The Institute for Conservation and Restoration (IBR) is responsible for the valuable and unique collections of the Bayerische Staatsbibliothek and other Bavarian libraries. Thus, the conservation projects mainly involve medieval manuscripts, incunabula, rare books, music manuscripts and historical sheet music, atlases and maps, as well as the personal documents of famous individuals. However, various objects from other cultures, e.g., palm leaf manuscripts, are treated as well. Professional conservation of these unique objects requires excellent skills and comprehensive knowledge of suitable methods of conservation and the ethics of conservation.
In contrast to museum objects presented in showcases, books are always subjected to a high degree of mechanical stress: A book is not only viewed from the outside, but its content, including the text and artistic design, are at the center of interest. As a result, book conservation requires us to combine conservation with usability of the book. Moreover, different objects have been impacted by different types of damage, meaning that suitable conservation procedures need to be decided upon on a case-by-case basis.

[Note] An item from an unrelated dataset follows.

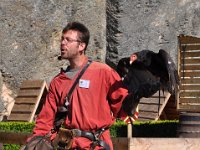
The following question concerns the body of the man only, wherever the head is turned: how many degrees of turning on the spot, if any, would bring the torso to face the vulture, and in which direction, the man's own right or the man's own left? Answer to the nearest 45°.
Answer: approximately 135° to the man's own left

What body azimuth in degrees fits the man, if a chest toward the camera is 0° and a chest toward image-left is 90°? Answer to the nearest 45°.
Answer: approximately 45°

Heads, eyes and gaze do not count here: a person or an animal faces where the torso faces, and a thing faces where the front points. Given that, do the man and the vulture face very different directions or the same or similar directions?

In medieval book illumination, for example, different types of damage may impact the painting layer over the course of centuries. Tears, cracks or abrasion are a threat to the splendidly designed pages. The causes of these types of damage may be the painting technique, the materials, as well as external influences. To consolidate the painting layer, stability tests are first carried out under the microscope, by minimally touching the paint flakes with a very fine paint brush. If, on the one hand, the paint flakes are labile, sturgeon glue (isinglass) is applied with a brush. On the other hand, if the surface is powdery, the glue is applied in form of an aerosol.

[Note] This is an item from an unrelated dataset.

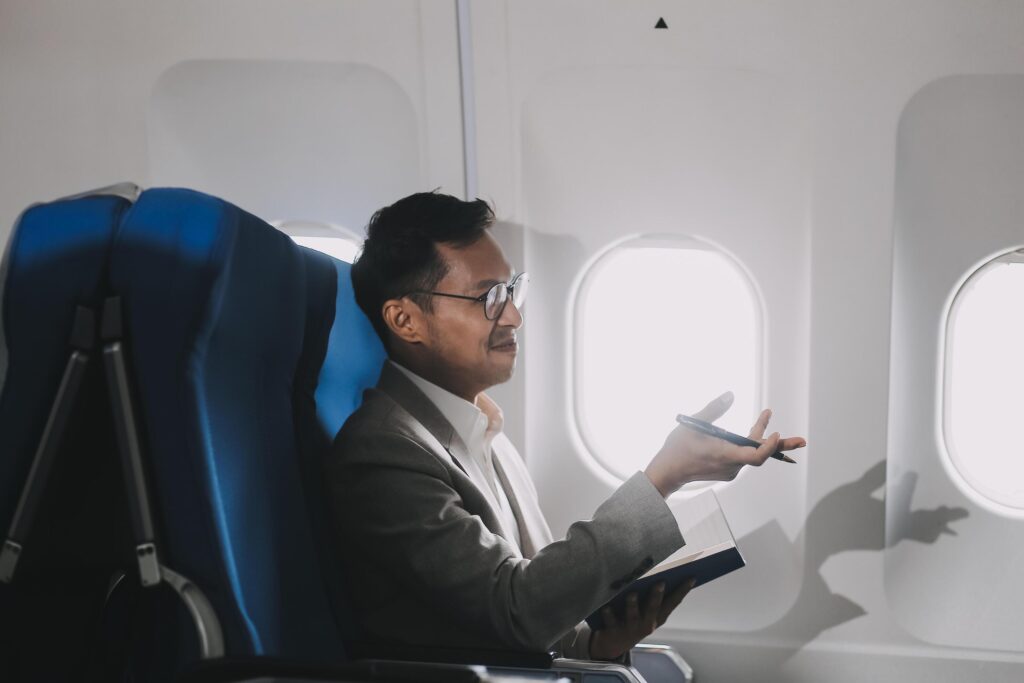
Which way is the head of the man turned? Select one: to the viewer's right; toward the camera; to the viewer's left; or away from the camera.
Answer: to the viewer's right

The IBR has researched and further developed a large variety of conservation techniques for paper, parchment, as well as ink and dye damages. Thus, missing pieces in the paper can be replaced inconspicuously today. For this purpose, it is key to exactly determine both the color of the paper and the size of the missing piece to be amended. Accurate color values and precise measurements of the thickness and required dimensions of the paper to be replaced allow us to produce a perfect complement of the paper based on differentially dyed fibres.
A further common type of damage to manuscripts and coloured pages consists in the deterioration of the parchment or paper caused by metal ions and acids in inks and paints. Such objects are particularly vulnerable where the writing is based on iron gall ink, and where paintings are based on copper-containing pigments. The parts in question become brittle and erosion occurs, while the harmful substances keep advancing into previously undamaged areas. Since moisture would further accelerate the deterioration, we developed a method in which damaged areas are laminated with an acrylate-coated, extremely thin Japanese tissue paper. Using this method, we can both prevent further ingress of moisture and stabilize the areas in danger of being lost. Following the conservation, a digital copy of the book can be produced for further use, ensuring that the original work is protected from further mechanical stress.